One of Angie’s roles involved organising early morning prayers for David, who had been in a coma for almost 20 days. The prayers are well attended, not only by strikers, but members of the broader community who visit to and from work. But the prayers aren’t enough to save David from the virus: he dies days before management at Allan Brothers promises to meet the workers’ demands. The strikes at other warehouses continue for several weeks. After 22 days on strike, Angie and the other strikers return to work.

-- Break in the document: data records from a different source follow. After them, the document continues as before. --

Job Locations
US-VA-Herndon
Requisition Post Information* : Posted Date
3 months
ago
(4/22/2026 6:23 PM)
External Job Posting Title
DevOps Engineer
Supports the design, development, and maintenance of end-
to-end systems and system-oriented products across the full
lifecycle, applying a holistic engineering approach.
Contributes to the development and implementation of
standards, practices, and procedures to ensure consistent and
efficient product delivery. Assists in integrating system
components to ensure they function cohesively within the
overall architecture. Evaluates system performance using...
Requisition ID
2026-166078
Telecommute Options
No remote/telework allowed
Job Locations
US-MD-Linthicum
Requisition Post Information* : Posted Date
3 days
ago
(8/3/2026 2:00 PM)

“No one would have known that David had passed away if we didn’t set up a permanent memorial at the shed entrance”, Angie explains. Fundraising efforts to aid David’s family speak volumes: co-workers donate $4,000 (many, like Angie and her family, have lost weeks of wages either on strike, or self-isolating due to the virus); a crowd-fund set up by David’s stepdaughter raises more than $11,000; and Familias Unidas por la Justicia ensure all David’s medical expenses are covered. Allan Brothers gave David’s family a meagre $1,000 and tried to conceal David’s death from other workers. (According to Angie, another worker has since been killed by the virus, but the company has kept the information private.)
After the strikes, much has changed at Allan Brothers. Temperature checks are now conducted upon entry to the premises. Gloves, face masks and protective eye wear are mandatory, as is regular hand sanitisation. Line speeds have been slowed to allow more distance between workers. But the most noticeable changes are among workers themselves. “Many of those [who were] hostile to staying out on strike – and went back in after the first day or so – have now started to come around to the power of being united and organised”, Angie says. “They have seen how we stood up for ourselves and now they won’t accept mistreatment by supervisors. The supervisors don’t yell at us anymore. They are very polite and quick to listen to our concerns.” Many older workers, who have been with the company for two decades or more are now demanding seniority pay for their years of service.
Some things stay the same, however. “Management are constantly trying to find ways to cut corners”, Angie says. “They are rationing our cleaning products so that we have to share them. [Often] this means we are unable to wipe down surfaces properly after use.” Social distancing in the lunchroom is impossible unless a rotating system that keeps numbers down is introduced. The hazard pay that was granted to them after the strike – a meagre $1 bonus per hour – is set to be axed in early August and the wage increases offered for long-term service amount to no more than 25 cents per hour. “The reports coming in from other warehouses is very much the same, or worse”, Angie says.
Since the strike, efforts to establish a recognised union at Allan Brothers, Trabajadores Unidos por la Justicia (Workers United for Justice) have gained momentum. The majority of those on dayshift support its creation, and the group from the strike committee, including Angie, with support from Edgar, have now started agitating among the nightshift workers as well. In response, management has brought in “consultants” to “help facilitate the process”. But Angie and Edgar can smell bullshit from a mile away – “consultants” is management-speak for union busting operations. “We’ve put the company on notice”, Angie says. “What we’ve started will be hard to stop. And we’re not going to stop until we win.”